Interestingly both where I work and at UMass Amherst, explaining metadata as if you were talking to librarians or future librarians doesn’t yield positive results. What does it mean to explain metadata to librarians? First, you assume a common knowledge of how to organize information and that most of the people in the audience are aware of cataloging, organizing digital collections or something to this effect. In a sense, it means skipping a beat. Instead of starting out with some very general statement about how metadata is information that documents a resource (a resource that can be someone’s research, data set, a book, a computer, etc) in such a way as to be able to search, discover and access that resource, you assumes this understanding. Instead of providing examples that such information can contain the author, publisher, DOI, data the resources was published or a summary, again you assume this from your librarian colleagues. Instead of asking people to think of the information found on Amazon – all of this information together is metadata and that like data, metadata can be seen as data or discreet parts of needed information to correctly identify a resource, you’ve assumed librarians know this. All of this background information is put to the side in many cases for librarians and the explanation goes quickly into how to categorize the many different incarnations of metadata – in Erik’s case, conceptual, structural, digital, etc. This is really another version to defining metadata by types such as administrative, structural, rights, technical, preservation, descriptive, etc. The problem here is that metadata is still seen as “is” a thing to be fit in a box and these boxes can fit together to form data models, just like legos.

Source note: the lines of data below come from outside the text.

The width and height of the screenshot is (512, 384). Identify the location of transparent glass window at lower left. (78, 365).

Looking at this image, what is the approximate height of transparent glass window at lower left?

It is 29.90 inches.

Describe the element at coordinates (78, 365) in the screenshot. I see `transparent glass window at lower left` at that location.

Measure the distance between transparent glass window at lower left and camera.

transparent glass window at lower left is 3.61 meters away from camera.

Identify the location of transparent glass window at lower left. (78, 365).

What’s going on here? Metadata certainly can be linked to data models because metadata is simply data. Metadata are data that documents a resource in such a way as to be able to uniquely identify that resource. These data can be embedded in the resource or in a separate file such as text file or xml record or even a jasonLD file. What is important is that these data are meant to properly document a resource for use now and hopefully in the future. These data can conform to a number of data models depending on the community and the data needs of that community. These data can also be expressed and shared a number of different ways. However, any type of data has a life cycle. Seeing metadata as discreet parts ignores its life cycle and becomes inflexible to the necessary changes that will take place in how to understand metadata, organizing information and even how we search and discover resources.

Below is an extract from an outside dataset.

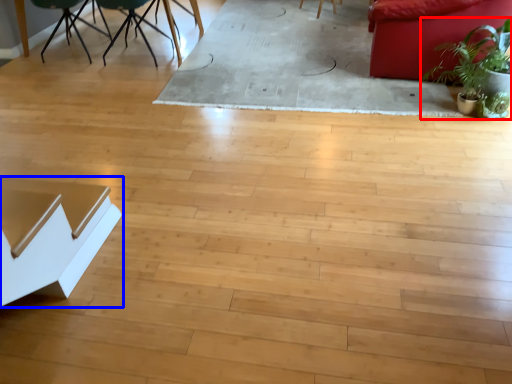
Question: Among these objects, which one is farthest to the camera, houseplant (highlighted by a red box) or table (highlighted by a blue box)?

Choices:
 (A) houseplant
 (B) table

Answer: (A)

This leads me back to the demise of xml. XML is simply a tool that is convenient at this point in time not only for the library community but the digital community at large. The next step isn’t jasonLD, which might be dead as well in a couple of years. If you look at a history of programing languages, there are a number of them that no longer exist. Can anyone remember SGML? There is a larger issue namely whether xml is backwards compatible between its various versions and whether the data encoded in xml can be migrated to the new and best encoding standard that will come along. Again, I mention SGML. There will also be a language that will supplant jasonLD. It could be a new and improved version of that language or something different.
Don’t mistake me. I enjoyed hearing Erik speak about data models, linked data and his research. What he had to say was important, especially in regards to linked data and implementing linked data in our work. I believe however that we need to go one step further beyond the boxes. We need to see how our system is flexible enough to withstand more than a couple of years. I think we also need to teach our future librarians this flexibility in addition to understanding the assumptions they make because what they will need to continue to learn new things, breaking the models and boxes they learnt at school to bring in the next wave of how we treat data in libraries.